**** SOURCE PASSAGE ****

Posted Dec 11 2011 8:20PM
It has been a wild last few days in the NBA. And while most of the craziness has centered around the possibility of Chris Paul and Dwight Howard being traded, there has been plenty of free agency news to digest.
A ton of free agents are still on the market, but a few impact guys have found a new team. So it's time to fire up StatsCube and look at what kind of impact they might make.
The New York Knicks were one of the most improved teams in the league last season, but were still a bottom-10 defensive team, allowing 106.9 points per 100 possessions. And when Carmelo Anthony and Amar'e Stoudemire were on the floor together, the Knicks were pretty awful defensively, allowing 110.9.
So while many Knicks fans were dreaming of Chris Paul joining their All-Star duo, a defensive anchor was a more pressing need. And when they reached out for free agent Tyson Chandler, the Knicks found their anchor.
Chandler turned the Dallas Mavericks into a top-10 defensive team last season. He'll obviously improve the Knicks' defense too, but they'll never be top 10 with both Anthony and Stoudemire. So is it possible Chandler will compromise Mike D'Antoni's offense? And how much will the loss of Chauncey Billups, who had to be waived in order for the Knicks to sign Chandler, hurt the Knicks offensively?
The Knicks were the fifth-best offensive team in the league last season, scoring 108.3 points per 100 possessions. D'Antoni's system is designed to spread the floor, and is seemingly at its best with Stoudemire playing center, surrounded by four shooters.

**** DATASET ****

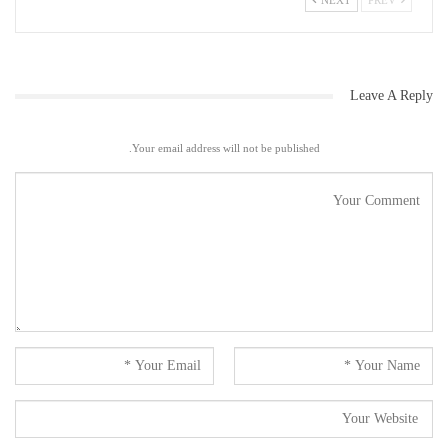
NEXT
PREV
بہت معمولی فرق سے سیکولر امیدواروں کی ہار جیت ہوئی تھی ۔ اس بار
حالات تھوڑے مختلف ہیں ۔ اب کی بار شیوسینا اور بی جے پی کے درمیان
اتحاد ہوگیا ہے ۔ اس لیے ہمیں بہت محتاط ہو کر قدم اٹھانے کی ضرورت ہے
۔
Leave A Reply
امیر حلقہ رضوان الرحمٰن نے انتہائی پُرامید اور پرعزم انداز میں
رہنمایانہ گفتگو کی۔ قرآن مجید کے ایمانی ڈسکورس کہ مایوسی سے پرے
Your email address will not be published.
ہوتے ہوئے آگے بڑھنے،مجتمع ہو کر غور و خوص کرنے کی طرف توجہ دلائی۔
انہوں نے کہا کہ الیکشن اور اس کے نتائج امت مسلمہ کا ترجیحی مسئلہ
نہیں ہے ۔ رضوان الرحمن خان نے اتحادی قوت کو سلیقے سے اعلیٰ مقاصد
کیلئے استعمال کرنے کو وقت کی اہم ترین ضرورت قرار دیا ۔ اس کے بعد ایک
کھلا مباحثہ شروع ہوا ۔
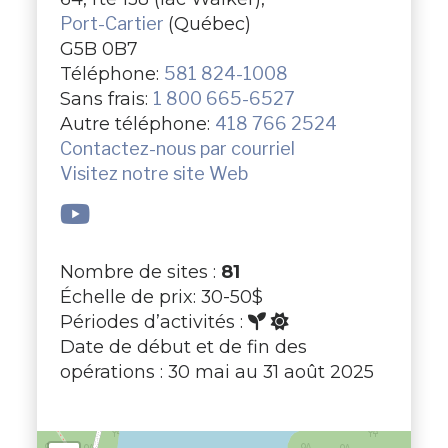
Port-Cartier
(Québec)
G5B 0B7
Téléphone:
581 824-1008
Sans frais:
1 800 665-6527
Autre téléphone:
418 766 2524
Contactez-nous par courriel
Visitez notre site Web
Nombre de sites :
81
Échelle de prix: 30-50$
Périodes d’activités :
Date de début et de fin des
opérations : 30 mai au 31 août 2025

****
**** DATASET ****

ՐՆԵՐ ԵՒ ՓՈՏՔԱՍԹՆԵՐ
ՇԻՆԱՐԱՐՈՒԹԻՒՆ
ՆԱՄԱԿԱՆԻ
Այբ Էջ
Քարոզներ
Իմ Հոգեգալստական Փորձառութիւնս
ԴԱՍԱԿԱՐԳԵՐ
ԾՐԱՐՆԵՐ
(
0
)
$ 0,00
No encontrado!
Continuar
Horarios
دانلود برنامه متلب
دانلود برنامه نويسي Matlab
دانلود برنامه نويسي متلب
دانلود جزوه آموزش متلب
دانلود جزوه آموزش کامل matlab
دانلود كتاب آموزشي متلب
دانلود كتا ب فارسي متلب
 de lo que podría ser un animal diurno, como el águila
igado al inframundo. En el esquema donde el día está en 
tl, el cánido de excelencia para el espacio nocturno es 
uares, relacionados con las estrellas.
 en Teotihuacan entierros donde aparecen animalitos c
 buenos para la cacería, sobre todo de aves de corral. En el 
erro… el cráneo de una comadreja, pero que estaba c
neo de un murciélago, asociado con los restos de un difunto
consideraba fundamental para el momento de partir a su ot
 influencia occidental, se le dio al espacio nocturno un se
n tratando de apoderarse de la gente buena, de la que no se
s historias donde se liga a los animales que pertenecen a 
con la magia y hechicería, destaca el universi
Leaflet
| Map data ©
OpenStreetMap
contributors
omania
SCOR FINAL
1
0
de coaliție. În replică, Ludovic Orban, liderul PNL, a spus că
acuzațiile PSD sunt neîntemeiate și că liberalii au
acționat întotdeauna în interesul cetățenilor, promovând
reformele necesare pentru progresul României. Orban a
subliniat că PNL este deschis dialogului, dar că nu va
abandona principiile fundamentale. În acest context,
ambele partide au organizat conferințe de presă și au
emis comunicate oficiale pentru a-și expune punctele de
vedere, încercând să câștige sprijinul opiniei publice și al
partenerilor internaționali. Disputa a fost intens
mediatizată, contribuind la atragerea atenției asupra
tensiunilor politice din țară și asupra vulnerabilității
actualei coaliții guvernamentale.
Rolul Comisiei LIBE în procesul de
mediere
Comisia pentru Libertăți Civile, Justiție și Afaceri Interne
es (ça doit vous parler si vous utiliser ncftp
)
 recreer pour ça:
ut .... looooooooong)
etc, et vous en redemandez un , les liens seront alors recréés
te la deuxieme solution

****
**** DATASET ****

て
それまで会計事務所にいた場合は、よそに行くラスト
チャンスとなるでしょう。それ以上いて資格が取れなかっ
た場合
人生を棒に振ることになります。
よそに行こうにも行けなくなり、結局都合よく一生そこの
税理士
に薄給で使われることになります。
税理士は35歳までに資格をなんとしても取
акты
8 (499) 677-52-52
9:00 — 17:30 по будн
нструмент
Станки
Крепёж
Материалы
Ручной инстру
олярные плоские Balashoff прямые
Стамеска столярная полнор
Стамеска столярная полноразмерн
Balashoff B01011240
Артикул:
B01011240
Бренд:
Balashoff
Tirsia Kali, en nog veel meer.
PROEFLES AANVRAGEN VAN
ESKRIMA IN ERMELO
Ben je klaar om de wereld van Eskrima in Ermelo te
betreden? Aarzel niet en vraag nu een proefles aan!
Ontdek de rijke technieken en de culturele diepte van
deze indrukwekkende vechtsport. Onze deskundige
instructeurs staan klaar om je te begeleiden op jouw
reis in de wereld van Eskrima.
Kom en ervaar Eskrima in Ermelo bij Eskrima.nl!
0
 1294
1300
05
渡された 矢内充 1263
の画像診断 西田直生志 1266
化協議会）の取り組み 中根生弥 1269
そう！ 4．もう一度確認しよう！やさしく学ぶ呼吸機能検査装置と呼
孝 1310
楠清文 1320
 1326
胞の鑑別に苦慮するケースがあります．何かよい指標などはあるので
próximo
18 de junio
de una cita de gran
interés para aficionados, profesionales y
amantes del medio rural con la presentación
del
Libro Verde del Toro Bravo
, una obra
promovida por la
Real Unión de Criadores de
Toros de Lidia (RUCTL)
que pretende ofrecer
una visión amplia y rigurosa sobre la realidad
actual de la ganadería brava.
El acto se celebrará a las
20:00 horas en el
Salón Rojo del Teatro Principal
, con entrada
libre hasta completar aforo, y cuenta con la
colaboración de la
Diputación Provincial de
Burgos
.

****

• [YOUR TASKS]
(a) In the NBA free agency article, how many points per 100 possessions did the Knicks allow when Carmelo Anthony and Amar'e Stoudemire were on the floor together?
(b) Pick up the NBA free agency article after its final sentence and continue writing it.

• [RESPONSES TO THE TASKS]
(a) 110.9

(b)
But when the Knicks paired Ronny Turiaf, a non-scoring big, with Stoudemire in the frontcourt last season, they weren't that bad offensively, scoring 106.3 points per 100 possessions in 673 minutes. Further, when they paired Jared Jeffries with Stoudemire, they scored an amazing 119.9 points per 100 possessions in 287 minutes. And it's more than fair to say that Chandler is better offensively than either Turiaf or Jeffries.
Another encouraging number is how well the Knicks played when Toney Douglas and Landry Fields teamed up in the backcourt. They're the likely starters right now, and when they were paired together last season, the Knicks outscored their opponents by 7.6 points per 100 possessions.
|2010-11 Knicks backcourt combinations|
|Pace = Possessions per 48 minutes|
OffRtg = Points scored per 100 possessions
DefRtg = Points allowed per 100 possessions
Billups played just 21 regular-season games with the Knicks and he was banged up the whole time, but the numbers say that he was a liability last season, especially defensively.
Speaking of defensive liabilities, free agent Mike Bibby is reportedly on his way to New York to possibly sign a deal with the Knicks (though nothing was certain as of Saturday morning). Bibby had pretty good on-court numbers with the Atlanta Hawks last season, but after being waived by Washington and signing with Miami, he hurt the Heat defensively.
The Heat were the fifth-best defensive team last season, allowing just 100.7 points per 100 possessions for the season. But when Bibby was on the floor, they allowed 108.0.
So even though Bibby shot 45 percent from 3-point range in his 22 regular-season games in Miami, the Heat probably aren't sweating his departure much. It helps that they've already added more 3-point shooting by signing free agent Shane Battier.
The Heat ranked seventh in 3-point percentage last season and ranked third in 3-point percentage from the corners, connecting on 43.4 percent of their corner 3s. Battier shot 42.9 percent from the corners, and his 60 corner 3s ranked eighth in the league last season.
The Heat are also bringing back James Jones, who ranked third (behind only Richard Jefferson and Ray Allen) with 72 corner 3s. Those 72 were exactly one third of the 216 corner 3s that the Heat made last season. Jones shot 49.0 percent from the corners, which ranked him fifth among all players who attempted at least 50 corner 3s.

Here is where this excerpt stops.